El gobernador bonaerense, Axel Kicillof, salió a defender desesperadamente al gobierno de Luiz Inácio Lula da Silva y a cuestionar al presidente Javier Milei, luego de que el mandatario acusara directamente a sectores vinculados con el régimen brasilero de haber financiado parte de una campaña de odio internacional contra la Argentina.
En lugar de reclamar explicaciones frente a una acusación de semejante gravedad, el dirigente kirchnerista decidió comunicarse con el canciller brasileño, Mauro Vieira, para transmitirle su rechazo a las declaraciones de Milei, el apoyo a la campaña y pedir disculpas en nombre del Partido Justicialista bonaerense.
El post de Axel Kicillof.
“Ayer vimos, con vergüenza ajena, al presidente Milei ofender e insultar al gobierno de Brasil, a su presidente y a todo un país”, escribió Kicillof en sus redes sociales, donde también sostuvo que desde la provincia de Buenos Aires defienden la "integración regional".
El gobernador fue todavía más lejos al intentar desautorizar al Presidente frente a un funcionario extranjero. “Hoy me comuniqué con Mauro Vieira, el canciller de Brasil, en nombre del PJ bonaerense, para transmitirle que Milei no representa el sentir del pueblo argentino”, afirmó.
El comunista de Kicillof no se limitó a cuestionar una decisión de política exterior, sino que buscó hablar en nombre de toda la sociedad argentina mientras se comunicaba directamente con el gobierno de otro país. Una actitud que exhibe la histórica subordinación del kirchnerismo al socialismos internacional.
════
[Conjunto de tareas]
[1] Según el texto sobre Kicillof y Brasil, ¿con quién se comunicó el gobernador para transmitir su rechazo a las declaraciones de Milei?
[2] Retoma el texto sobre Kicillof y el gobierno de Brasil y continúalo a partir de su última oración.
Las líneas son un material independiente del documento fuente.

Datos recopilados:
════
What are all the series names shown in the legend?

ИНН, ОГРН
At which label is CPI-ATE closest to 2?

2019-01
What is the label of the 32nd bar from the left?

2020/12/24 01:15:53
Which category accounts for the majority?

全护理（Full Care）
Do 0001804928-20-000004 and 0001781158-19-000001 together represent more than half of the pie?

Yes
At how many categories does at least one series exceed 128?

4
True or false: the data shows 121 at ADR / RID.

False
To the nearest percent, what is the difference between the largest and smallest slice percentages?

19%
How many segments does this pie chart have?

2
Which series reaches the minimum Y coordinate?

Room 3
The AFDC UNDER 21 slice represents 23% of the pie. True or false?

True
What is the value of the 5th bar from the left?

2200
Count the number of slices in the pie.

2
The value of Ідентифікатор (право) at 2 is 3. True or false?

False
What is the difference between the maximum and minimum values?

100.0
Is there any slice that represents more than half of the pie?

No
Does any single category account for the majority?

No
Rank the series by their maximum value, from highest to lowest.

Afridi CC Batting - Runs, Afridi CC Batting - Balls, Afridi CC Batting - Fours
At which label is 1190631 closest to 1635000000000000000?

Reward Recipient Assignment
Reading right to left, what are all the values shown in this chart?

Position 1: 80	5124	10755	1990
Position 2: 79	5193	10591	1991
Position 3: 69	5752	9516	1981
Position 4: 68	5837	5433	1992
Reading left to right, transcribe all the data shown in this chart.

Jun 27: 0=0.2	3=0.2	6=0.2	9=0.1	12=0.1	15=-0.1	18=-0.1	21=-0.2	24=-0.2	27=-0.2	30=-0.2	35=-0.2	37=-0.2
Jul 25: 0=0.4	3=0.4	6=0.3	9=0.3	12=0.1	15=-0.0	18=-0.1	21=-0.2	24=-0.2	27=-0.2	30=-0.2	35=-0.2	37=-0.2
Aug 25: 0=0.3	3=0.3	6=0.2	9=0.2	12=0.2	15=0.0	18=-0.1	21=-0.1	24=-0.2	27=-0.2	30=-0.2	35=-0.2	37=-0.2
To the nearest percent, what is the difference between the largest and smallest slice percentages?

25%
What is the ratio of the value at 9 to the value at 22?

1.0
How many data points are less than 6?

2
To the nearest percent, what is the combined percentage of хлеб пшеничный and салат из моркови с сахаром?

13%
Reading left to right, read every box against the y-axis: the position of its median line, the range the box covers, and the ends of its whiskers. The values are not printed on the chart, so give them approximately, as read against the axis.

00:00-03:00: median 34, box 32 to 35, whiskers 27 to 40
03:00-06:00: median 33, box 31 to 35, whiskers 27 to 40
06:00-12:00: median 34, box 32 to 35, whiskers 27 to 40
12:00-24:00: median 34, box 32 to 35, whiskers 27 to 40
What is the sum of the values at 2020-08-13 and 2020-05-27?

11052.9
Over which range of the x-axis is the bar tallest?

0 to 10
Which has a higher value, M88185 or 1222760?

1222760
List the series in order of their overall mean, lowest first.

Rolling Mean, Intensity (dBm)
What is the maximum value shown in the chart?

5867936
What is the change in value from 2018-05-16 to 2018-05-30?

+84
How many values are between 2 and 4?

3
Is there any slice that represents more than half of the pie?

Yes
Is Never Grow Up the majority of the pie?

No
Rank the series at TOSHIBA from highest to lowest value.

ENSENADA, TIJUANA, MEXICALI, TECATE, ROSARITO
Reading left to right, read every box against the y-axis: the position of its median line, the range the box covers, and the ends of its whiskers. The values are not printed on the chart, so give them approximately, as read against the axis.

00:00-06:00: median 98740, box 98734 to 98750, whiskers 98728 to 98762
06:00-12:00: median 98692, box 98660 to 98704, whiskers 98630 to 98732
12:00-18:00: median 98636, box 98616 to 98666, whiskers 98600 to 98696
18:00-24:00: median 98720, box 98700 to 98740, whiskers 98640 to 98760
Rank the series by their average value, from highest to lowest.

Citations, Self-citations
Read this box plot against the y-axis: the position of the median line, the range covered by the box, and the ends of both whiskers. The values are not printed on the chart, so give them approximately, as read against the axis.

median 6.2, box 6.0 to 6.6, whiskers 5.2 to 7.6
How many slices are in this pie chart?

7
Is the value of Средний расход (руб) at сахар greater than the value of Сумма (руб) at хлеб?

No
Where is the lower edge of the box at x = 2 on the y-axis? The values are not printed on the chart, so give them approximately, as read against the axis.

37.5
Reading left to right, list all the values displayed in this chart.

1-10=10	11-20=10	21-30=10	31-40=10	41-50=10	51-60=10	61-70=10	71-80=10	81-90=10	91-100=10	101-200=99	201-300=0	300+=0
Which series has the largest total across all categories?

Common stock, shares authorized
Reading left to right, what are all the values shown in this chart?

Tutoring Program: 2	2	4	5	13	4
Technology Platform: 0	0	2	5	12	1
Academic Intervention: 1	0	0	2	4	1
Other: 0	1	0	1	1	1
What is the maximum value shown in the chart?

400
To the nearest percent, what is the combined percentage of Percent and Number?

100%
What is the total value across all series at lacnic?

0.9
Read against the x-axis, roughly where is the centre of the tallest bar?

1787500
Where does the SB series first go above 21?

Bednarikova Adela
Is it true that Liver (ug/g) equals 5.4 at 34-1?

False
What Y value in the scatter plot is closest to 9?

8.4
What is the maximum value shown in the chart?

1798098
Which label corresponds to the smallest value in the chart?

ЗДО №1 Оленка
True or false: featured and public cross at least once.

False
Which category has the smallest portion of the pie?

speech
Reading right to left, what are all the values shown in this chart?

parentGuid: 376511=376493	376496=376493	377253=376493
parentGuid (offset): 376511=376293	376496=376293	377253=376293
════
[Respuestas dadas]
[1] Con Mauro Vieira, el canciller de Brasil.

[2]
El mandatario bonaerense también aseguró que las declaraciones de Milei podrían poner en riesgo inversiones, exportaciones y puestos de trabajo, y acusó al Presidente de actuar para “sostener a un candidato por pedido de Trump”. Sin embargo, no hizo referencia a la denuncia concreta formulada contra el gobierno brasileño ni exigió que Lula aclarara su eventual participación en operaciones políticas contra la Argentina.
El gobernador comunista de Kicillof intento atentar contra la investidura presidencial de Milei.
El episodio expone la contradicción discursiva del gobernador, quien invocó la soberanía y los intereses nacionales mientras se comunicaba con una potencia extranjera para desacreditar al jefe de Estado argentino.
Kicillof no solo defendió al régimen de Lula, sino que actuó como su vocero interno y trató de instalar que Milei carece de legitimidad para representar a la Argentina, en un intento de atentar contra la institucionalidad argentina.